» **Text excerpt**
# 2015 baffin classic



## t-tung

Mark it down boys and girls.


----------



## t-tung

It's getting closer to that time! I'm proud to announce that Waterloo Rods is now THE official rod sponsor of the Baffin Classic. Showing his continuing support for this tournament and this sport, Jimmy has extended a one-time 20% discount to anyone that fished the 2014 Classic OR anyone signing up for the 2015 Classic. This is good for your next order and applies to rods, caps, shirts, hoodies, EVERYTHING! Give him a call and get you a new rod for trophy trout Season. Thanks Jimmy!


----------



## t-tung

Also, I'm pleased to announce a new sponsor for the 2015 Classic..... Foreverlast Hunting and Fishing Products is now a sponsor and supporter of the Baffin Classic. Foreverlast is no stranger to fishing or the outdoors in general. They'll be coming out with some exciting new products for 2015 and I'm glad to have them on board with us. Thank you Mr. Gerke for your support and contribution!


----------



## cory4408

Cant wait!


----------



## t-tung

Website is up and accepting entries. Either Paypal or CC via Paypal. Entries for the Baffin Classic - Weekend Warrior is due by the 1st of February at midnight. After that it jumps to $500 a team. If you're local (Corpus Christi) give me a call and I'll meet up with you. Cash or Check that way.

» **Task instructions**
Condense the paragraph in the Baffin Classic thread above that begins "It's getting closer to that time!" into a short bulleted list that keeps its main facts.

» **Dataset excerpt**
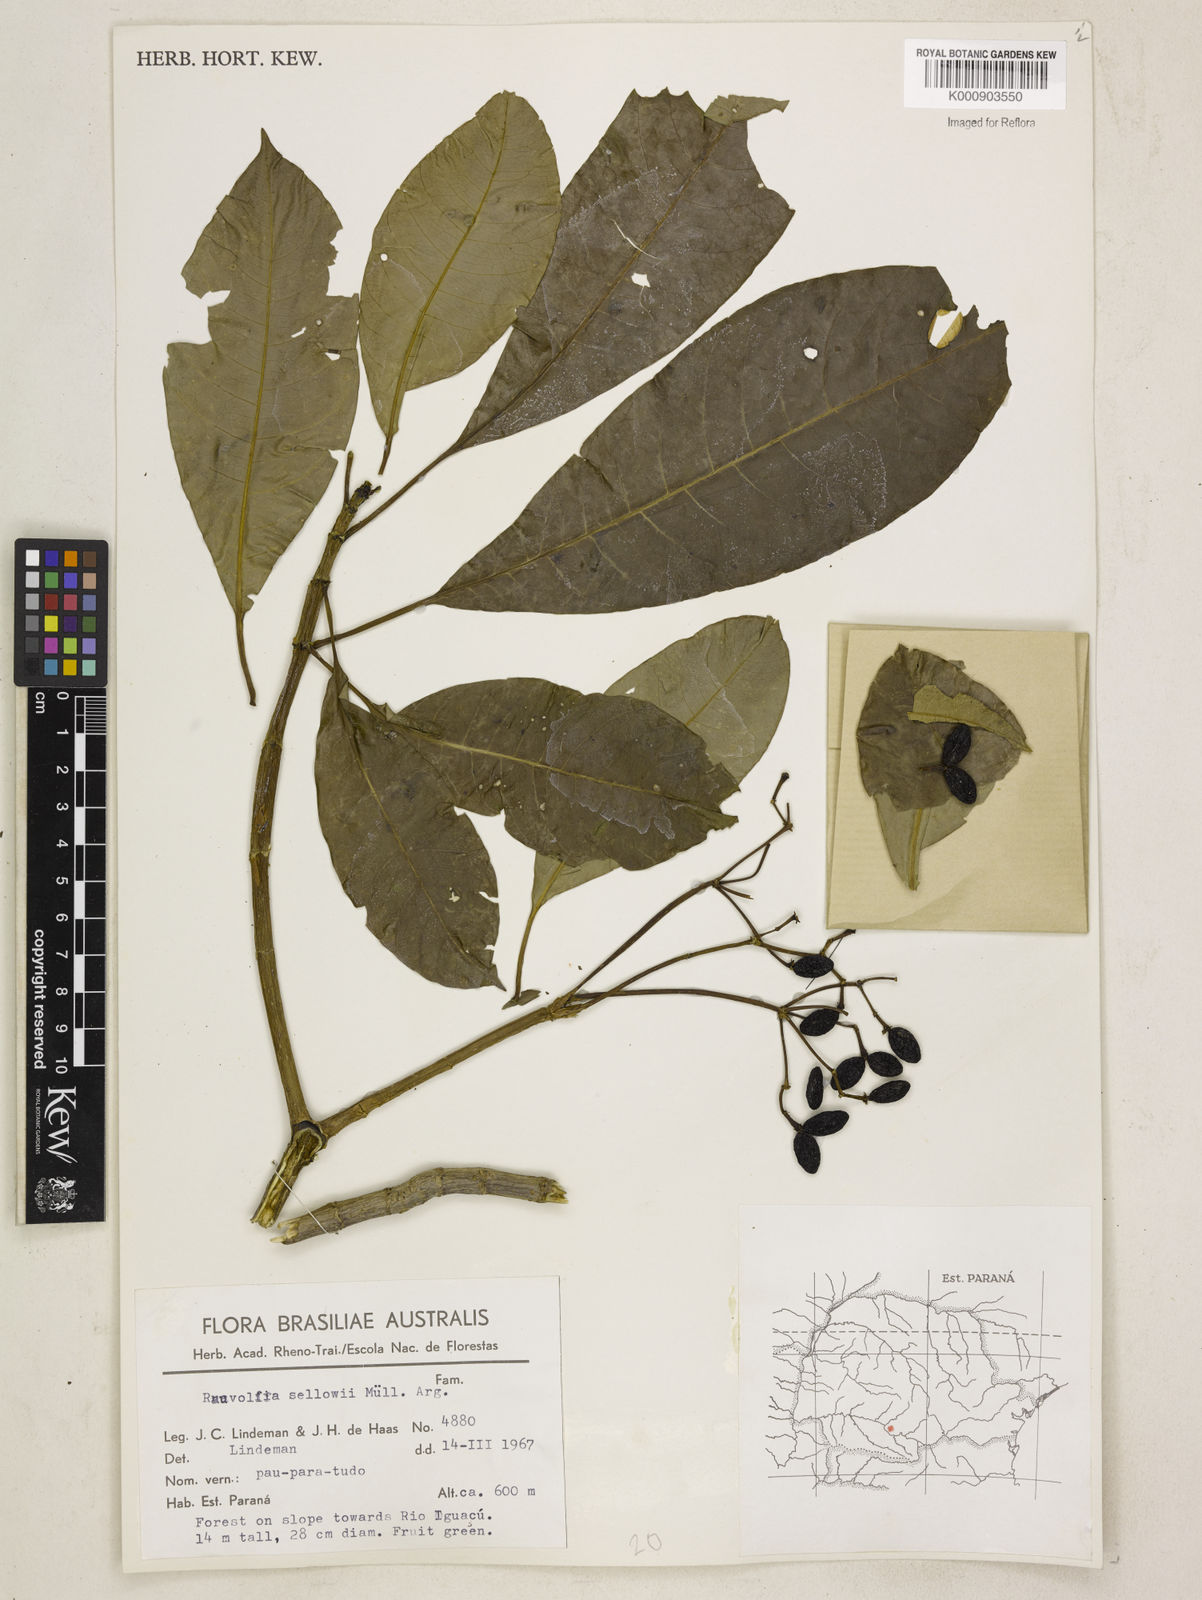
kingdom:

» **Written reply**
- Waterloo Rods is now the official rod sponsor of the Baffin Classic.
- Jimmy is offering a one-time 20% discount to anyone who fished the 2014 Classic or signs up for the 2015 Classic.
- The discount is good for the next order and covers everything, including rods, caps, shirts and hoodies.
- Call Jimmy to get a new rod for trophy trout season.